Kültürel ve Evcil Yaşamdaki Yeri
İran kedileri, düşük enerji düzeyleri ve düşük uyarılabilirlik gösteren mizacıyla ev ortamına uyum sağlayabilen bir ırk olarak tanımlanmaktadır. Genellikle sessiz ve düşük sesli vokalizasyonlarla iletişim kurdukları gözlemlenir. Fiziksel aktivite düzeyleri sınırlı olabilir; bu nedenle uzun süreli koşu ve zıplama gibi oyunlara diğer bazı ırklar kadar eğilimli değildirler. Bireylerle temasa yönelik davranışlar gösterebilir, ancak sürekli ilgi talebinde bulunma eğilimleri düşüktür.

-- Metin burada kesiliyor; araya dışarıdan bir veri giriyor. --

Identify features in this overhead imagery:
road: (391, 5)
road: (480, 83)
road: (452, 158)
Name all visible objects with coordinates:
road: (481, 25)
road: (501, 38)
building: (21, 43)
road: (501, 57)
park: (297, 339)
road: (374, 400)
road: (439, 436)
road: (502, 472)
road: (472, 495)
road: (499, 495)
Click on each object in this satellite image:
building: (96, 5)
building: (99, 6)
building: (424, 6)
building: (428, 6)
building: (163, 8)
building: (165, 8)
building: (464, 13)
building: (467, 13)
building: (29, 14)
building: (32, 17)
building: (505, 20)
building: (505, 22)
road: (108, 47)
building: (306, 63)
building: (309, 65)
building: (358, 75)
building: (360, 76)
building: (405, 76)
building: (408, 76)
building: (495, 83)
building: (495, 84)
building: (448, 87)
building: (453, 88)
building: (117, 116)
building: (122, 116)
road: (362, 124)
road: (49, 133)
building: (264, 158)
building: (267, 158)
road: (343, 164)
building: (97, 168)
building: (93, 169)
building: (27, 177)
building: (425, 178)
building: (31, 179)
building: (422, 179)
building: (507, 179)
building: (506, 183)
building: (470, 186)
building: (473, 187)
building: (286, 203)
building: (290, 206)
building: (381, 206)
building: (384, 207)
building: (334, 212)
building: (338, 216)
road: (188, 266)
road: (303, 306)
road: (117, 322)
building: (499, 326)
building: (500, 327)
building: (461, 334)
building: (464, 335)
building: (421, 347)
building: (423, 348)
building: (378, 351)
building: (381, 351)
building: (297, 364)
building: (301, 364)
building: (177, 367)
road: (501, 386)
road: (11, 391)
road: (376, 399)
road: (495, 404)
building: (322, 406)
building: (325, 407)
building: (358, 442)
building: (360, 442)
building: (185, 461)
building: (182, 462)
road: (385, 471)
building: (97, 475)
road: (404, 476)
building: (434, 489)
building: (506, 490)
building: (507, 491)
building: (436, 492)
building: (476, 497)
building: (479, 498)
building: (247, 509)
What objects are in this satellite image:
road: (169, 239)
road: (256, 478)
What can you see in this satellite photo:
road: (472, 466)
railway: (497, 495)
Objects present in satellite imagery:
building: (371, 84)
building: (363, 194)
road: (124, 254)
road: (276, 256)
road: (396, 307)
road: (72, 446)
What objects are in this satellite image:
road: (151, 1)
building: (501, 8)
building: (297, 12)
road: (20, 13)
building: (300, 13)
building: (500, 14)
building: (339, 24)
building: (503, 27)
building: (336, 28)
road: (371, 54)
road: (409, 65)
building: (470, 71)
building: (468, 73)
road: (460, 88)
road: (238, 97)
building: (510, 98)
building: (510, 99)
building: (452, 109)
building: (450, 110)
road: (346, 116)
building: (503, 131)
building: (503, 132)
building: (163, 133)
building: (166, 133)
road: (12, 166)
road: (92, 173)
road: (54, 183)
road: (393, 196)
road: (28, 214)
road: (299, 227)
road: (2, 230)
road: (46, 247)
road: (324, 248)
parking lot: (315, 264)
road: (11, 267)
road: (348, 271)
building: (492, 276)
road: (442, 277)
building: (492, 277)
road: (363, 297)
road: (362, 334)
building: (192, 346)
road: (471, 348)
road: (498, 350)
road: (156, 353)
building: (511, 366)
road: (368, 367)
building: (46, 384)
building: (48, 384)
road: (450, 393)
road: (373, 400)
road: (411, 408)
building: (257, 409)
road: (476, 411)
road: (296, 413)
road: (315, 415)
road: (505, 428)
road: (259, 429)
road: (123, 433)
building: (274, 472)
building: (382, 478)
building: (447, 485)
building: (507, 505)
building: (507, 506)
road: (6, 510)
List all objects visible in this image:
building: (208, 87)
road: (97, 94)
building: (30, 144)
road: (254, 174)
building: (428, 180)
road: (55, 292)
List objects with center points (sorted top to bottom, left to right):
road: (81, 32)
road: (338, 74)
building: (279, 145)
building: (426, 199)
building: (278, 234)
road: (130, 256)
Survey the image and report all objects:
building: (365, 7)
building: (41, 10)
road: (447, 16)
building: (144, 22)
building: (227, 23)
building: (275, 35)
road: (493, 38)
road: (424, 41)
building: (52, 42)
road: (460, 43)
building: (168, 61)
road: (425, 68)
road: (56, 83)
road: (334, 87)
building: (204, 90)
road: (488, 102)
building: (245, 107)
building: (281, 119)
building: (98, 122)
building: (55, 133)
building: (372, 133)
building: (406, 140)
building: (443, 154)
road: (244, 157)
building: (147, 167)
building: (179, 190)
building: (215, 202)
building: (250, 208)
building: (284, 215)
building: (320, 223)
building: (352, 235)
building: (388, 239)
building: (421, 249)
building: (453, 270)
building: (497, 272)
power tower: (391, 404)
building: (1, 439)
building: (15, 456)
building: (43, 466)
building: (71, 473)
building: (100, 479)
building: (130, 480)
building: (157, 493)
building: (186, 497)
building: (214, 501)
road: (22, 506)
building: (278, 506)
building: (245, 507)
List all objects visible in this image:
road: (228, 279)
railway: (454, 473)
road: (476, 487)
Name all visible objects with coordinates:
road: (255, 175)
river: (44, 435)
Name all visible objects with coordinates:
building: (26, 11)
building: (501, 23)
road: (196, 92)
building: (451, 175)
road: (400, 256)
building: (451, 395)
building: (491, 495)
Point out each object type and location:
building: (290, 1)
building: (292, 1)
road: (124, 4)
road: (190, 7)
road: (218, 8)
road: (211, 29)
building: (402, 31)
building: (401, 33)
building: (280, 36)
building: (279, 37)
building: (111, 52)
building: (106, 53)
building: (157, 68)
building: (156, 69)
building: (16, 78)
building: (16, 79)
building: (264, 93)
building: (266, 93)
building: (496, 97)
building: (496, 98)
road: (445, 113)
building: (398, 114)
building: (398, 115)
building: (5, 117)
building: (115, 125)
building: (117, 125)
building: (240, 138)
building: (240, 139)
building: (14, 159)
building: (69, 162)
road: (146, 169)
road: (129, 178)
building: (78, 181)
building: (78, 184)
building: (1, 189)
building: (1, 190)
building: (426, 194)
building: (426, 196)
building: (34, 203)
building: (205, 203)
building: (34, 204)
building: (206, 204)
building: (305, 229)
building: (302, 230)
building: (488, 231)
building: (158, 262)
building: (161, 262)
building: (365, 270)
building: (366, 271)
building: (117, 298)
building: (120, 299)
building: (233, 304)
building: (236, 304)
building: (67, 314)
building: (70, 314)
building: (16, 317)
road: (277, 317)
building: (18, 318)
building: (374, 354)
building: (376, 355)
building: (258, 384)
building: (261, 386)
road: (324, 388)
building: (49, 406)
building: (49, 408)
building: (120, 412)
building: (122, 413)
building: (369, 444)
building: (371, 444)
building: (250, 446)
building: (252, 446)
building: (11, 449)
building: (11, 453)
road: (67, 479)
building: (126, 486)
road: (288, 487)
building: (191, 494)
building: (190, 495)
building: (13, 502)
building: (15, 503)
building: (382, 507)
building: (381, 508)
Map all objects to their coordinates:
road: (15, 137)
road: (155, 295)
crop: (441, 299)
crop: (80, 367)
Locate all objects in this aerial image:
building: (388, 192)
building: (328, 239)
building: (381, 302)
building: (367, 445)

Yabancılara ve evcil hayvanlara karşı toleranslı olabildikleri, uygun sosyalizasyonla birden fazla hayvan bulunan ortamlara uyum sağlayabildikleri rapor edilmiştir. Tek başlarına kaldıklarında çevreye zarar verme veya yüksek düzeyde ayrılık kaygısı sergileme eğilimleri düşük olabilir. Öğrenme kapasiteleri açısından rutinleri kavrama, belirli ev içi kurallara uyum sağlama ve sesli komutlara tepki verme gibi özellikler gözlemlenmiştir. Bazı tarihsel kaynaklarda, İran kedilerinin sahiplerinin günlük yaşam aktivitelerine eşlik ettiği yönünde anekdotlara rastlanmaktadır.
İran kedisi, tarihsel süreçte çeşitli kültürel temsillerde yer almıştır. Özellikle beyaz tüy rengine sahip bireyler, sinema, televizyon ve yazılı eserlerde belirli temalarla ilişkilendirilmiştir. Bu tür kullanımlar, türün bazı estetik özellikleriyle bağlantılı olarak sembolik temsiller üretmiştir.